My first experiment was a simple seafood salad similar to the one at ThunderCloud Subs in Austin, where I worked right after high school in the mid-90's. I probably never would have tried it if I hadn't worked there. It wasn't a favorite, but I would occasionally eat one out of boredom in the back room, probably while a co-worker exhaled weed smoke through a paper towel roll stuffed with dryer sheets into the icebox (No one ever smelled anything, BTW).

Crab sticks are made to resemble whole king crab legs, so to make the texture more like lump crab meat, you have to break it up quite a bit. I used my hands, but you do you. After this, I added mayonnaise. I wanted to see what it tasted like without anything else, and it's not terrible. The texture is a bit spongy and it's a pretty one note flavor, so I knew it needed something, but what? Well, it turns out that the OG crab spice also works as the NG krab spice, that's right, we're talking Old Bay baby! I sprinkled some of the Maryland fairy dust in there and added a bit of lemon juice for brightness and it wasn't bad at all. A promising start, I thought.

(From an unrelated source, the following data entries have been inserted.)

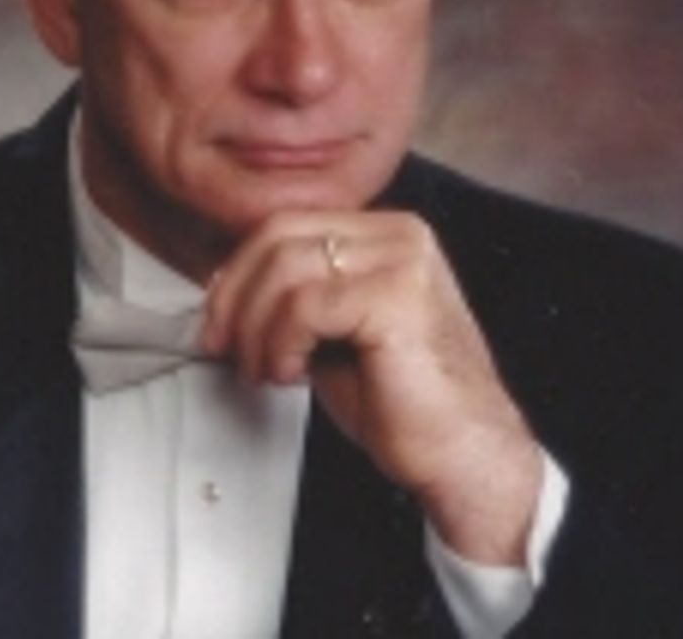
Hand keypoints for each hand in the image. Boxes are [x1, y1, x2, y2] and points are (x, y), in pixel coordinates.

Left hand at [202, 209, 541, 565]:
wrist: (466, 457)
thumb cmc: (402, 403)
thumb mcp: (332, 333)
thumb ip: (292, 298)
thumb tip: (225, 289)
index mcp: (384, 233)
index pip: (286, 224)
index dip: (239, 270)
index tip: (216, 318)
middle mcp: (399, 234)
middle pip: (279, 235)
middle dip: (235, 295)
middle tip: (222, 346)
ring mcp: (402, 260)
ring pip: (285, 266)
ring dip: (255, 326)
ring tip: (266, 370)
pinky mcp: (397, 297)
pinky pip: (304, 304)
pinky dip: (281, 342)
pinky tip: (292, 374)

Knowing that krab would best be disguised with some other ingredients, it occurred to me that crab cakes would be the perfect treatment.

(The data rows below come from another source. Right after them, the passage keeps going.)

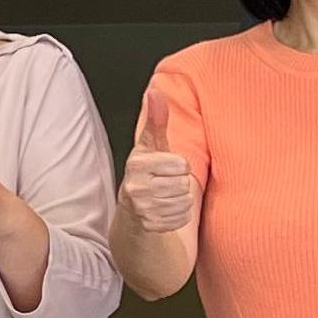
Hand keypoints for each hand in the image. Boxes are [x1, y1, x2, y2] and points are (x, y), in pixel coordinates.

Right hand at [120, 88, 196, 234]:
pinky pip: (181, 219)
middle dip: (179, 184)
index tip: (166, 168)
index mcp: (137, 164)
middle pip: (184, 184)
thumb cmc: (147, 172)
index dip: (179, 166)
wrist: (132, 209)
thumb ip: (156, 119)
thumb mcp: (151, 146)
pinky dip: (178, 216)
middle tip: (164, 184)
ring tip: (165, 197)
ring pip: (184, 202)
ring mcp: (141, 208)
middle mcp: (135, 186)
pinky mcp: (149, 226)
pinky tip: (165, 210)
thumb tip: (155, 91)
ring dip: (180, 200)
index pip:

I found a recipe that used a healthy amount of Old Bay, made a couple of modifications, and they turned out to be what I would consider a pretty decent weeknight meal. Of course, they don't taste as good as the real thing, but they're definitely better than the dense pucks of canned salmon and breadcrumbs that we would eat growing up, and I used to like those pretty well when I was a kid, granted I would eat almost anything except pickled beets.

Krab Kakes


  • 1 pound imitation crab aka. crab fish sausage
  • 1/2 cup panko breadcrumbs
  • 1 large egg, beaten
  • 1 Tbsp Old Bay Seasoning™
  • 2 Tbsp mayonnaise
  • 1 tsp Dijon mustard
  • 1 tsp Worcestershire sauce
  • 2 Tbsp neutral cooking oil, like canola


  1. Put the imitation crab into a large mixing bowl and break apart with your hands, a potato masher, tongs, etc. until it's the consistency of real lump crabmeat (pieces about 1/2 to 1 inch)
  2. Add the remaining ingredients and fold with a spatula, just until everything is evenly distributed.
  3. Form into 6 uniform patties.
  4. Place the patties in the fridge for at least 30 minutes.
  5. When you're ready to cook, put the oil into a cast iron or preferably other heavy bottomed pan on medium heat. Wait until the oil starts to shimmer so you know it's hot enough.
  6. Cook the patties for about 4 minutes on each side, or until they get a nice golden brown crust.
  7. Serve with remoulade, tartar sauce, or whatever you think would taste good. These would make a great sandwich, and they're so inexpensive that you don't feel guilty treating them that way.